--- Provided information Enclosed Below ---

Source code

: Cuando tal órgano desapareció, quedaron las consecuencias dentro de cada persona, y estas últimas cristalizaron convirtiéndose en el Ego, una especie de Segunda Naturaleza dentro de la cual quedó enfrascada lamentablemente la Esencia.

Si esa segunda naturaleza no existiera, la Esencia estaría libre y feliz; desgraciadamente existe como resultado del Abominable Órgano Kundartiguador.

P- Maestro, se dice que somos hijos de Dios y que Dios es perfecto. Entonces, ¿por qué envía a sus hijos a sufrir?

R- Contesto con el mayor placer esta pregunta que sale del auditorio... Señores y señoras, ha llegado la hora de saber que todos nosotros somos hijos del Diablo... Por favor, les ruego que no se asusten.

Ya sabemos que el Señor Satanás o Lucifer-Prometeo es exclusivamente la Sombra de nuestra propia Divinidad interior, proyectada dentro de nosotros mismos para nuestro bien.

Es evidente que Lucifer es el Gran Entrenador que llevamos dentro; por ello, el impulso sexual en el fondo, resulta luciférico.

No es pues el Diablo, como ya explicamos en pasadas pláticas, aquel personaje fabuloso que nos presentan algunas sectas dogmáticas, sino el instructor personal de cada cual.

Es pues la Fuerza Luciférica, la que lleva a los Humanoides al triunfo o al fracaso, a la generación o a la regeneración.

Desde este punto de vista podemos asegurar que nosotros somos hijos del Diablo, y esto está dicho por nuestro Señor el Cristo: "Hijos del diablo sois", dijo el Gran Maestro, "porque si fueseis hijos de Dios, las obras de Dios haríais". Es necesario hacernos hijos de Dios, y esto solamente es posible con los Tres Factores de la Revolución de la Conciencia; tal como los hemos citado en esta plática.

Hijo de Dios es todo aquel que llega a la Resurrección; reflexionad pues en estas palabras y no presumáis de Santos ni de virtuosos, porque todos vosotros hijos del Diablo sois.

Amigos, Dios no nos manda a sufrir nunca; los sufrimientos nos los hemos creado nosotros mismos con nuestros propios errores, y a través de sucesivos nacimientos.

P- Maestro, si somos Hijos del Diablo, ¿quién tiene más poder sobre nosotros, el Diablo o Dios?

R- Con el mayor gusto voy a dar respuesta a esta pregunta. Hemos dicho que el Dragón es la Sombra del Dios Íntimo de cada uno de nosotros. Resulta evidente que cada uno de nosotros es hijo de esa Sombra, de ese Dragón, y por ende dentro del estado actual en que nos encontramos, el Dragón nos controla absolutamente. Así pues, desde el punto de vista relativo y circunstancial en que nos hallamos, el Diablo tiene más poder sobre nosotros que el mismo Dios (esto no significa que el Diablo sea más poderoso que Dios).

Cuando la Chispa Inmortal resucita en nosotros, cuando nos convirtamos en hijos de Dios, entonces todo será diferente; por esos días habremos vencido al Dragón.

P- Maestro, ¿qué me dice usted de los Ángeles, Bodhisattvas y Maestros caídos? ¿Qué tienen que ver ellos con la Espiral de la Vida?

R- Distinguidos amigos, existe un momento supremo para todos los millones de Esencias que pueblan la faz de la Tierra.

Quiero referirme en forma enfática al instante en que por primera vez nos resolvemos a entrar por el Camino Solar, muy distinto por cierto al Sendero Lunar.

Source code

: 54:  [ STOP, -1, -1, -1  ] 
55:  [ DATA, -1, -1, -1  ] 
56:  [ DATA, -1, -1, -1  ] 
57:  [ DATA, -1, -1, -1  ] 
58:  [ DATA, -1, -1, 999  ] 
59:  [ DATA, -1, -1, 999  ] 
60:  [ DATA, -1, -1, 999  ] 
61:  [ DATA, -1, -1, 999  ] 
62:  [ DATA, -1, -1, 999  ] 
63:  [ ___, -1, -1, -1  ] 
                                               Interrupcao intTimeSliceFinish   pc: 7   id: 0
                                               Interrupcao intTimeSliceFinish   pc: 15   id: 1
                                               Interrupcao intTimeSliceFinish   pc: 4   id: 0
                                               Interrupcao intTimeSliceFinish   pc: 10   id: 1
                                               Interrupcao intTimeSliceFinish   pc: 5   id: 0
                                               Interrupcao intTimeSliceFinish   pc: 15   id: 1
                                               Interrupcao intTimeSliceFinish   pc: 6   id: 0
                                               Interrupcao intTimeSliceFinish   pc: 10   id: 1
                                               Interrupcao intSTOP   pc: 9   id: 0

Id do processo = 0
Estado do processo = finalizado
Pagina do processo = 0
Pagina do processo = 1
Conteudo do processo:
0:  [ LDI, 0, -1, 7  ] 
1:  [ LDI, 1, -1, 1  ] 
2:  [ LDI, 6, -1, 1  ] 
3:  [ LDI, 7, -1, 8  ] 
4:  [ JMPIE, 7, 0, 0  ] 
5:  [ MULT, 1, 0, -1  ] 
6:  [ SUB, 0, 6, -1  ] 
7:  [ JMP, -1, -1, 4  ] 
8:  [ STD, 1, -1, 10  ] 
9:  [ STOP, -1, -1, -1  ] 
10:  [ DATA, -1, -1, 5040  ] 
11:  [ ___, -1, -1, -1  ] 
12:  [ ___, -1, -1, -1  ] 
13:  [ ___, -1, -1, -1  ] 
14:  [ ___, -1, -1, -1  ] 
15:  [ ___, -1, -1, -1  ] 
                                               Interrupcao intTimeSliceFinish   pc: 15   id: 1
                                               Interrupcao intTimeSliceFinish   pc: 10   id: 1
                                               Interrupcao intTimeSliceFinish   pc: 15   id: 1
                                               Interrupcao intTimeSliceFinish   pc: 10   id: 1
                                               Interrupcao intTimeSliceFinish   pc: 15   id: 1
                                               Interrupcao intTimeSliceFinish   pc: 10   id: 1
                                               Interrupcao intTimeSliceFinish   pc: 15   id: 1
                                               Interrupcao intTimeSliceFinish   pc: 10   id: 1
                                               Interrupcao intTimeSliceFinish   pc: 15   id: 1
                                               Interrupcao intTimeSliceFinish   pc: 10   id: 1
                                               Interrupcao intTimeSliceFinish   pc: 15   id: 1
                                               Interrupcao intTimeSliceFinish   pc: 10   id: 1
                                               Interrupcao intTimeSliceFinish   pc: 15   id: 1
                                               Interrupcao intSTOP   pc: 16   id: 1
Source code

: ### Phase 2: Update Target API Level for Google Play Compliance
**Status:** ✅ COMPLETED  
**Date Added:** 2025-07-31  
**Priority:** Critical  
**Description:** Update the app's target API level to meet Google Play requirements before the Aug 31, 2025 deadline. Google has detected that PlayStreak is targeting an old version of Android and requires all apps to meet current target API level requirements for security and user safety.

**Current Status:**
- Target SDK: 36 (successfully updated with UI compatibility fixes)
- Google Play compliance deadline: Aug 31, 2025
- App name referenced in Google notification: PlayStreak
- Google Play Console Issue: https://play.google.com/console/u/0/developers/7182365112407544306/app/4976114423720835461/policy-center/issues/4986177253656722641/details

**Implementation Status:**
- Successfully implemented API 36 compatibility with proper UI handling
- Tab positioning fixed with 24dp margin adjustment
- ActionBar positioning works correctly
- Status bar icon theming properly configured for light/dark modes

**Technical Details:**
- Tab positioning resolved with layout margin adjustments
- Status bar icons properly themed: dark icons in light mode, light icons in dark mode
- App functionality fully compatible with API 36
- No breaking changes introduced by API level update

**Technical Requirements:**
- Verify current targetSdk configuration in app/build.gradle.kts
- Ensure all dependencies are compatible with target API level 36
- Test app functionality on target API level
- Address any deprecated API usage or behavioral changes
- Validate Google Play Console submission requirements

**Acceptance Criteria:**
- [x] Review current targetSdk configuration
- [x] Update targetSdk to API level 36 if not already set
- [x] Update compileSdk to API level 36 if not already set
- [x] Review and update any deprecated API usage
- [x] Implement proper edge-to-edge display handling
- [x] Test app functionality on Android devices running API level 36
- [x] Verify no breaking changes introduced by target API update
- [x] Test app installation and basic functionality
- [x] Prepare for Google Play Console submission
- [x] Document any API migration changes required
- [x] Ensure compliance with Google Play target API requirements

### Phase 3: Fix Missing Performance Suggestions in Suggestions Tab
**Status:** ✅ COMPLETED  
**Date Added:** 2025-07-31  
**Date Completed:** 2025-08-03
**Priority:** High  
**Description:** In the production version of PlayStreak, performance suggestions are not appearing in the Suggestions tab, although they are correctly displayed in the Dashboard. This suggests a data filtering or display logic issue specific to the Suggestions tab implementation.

--- End of Enclosed Provided information ---

- [Work order] Pick out every line in the items above that contains the word "changes", and copy each such line in full. Case counts.

- [Written answer]
- No breaking changes introduced by API level update
- Address any deprecated API usage or behavioral changes
- [x] Verify no breaking changes introduced by target API update
- [x] Document any API migration changes required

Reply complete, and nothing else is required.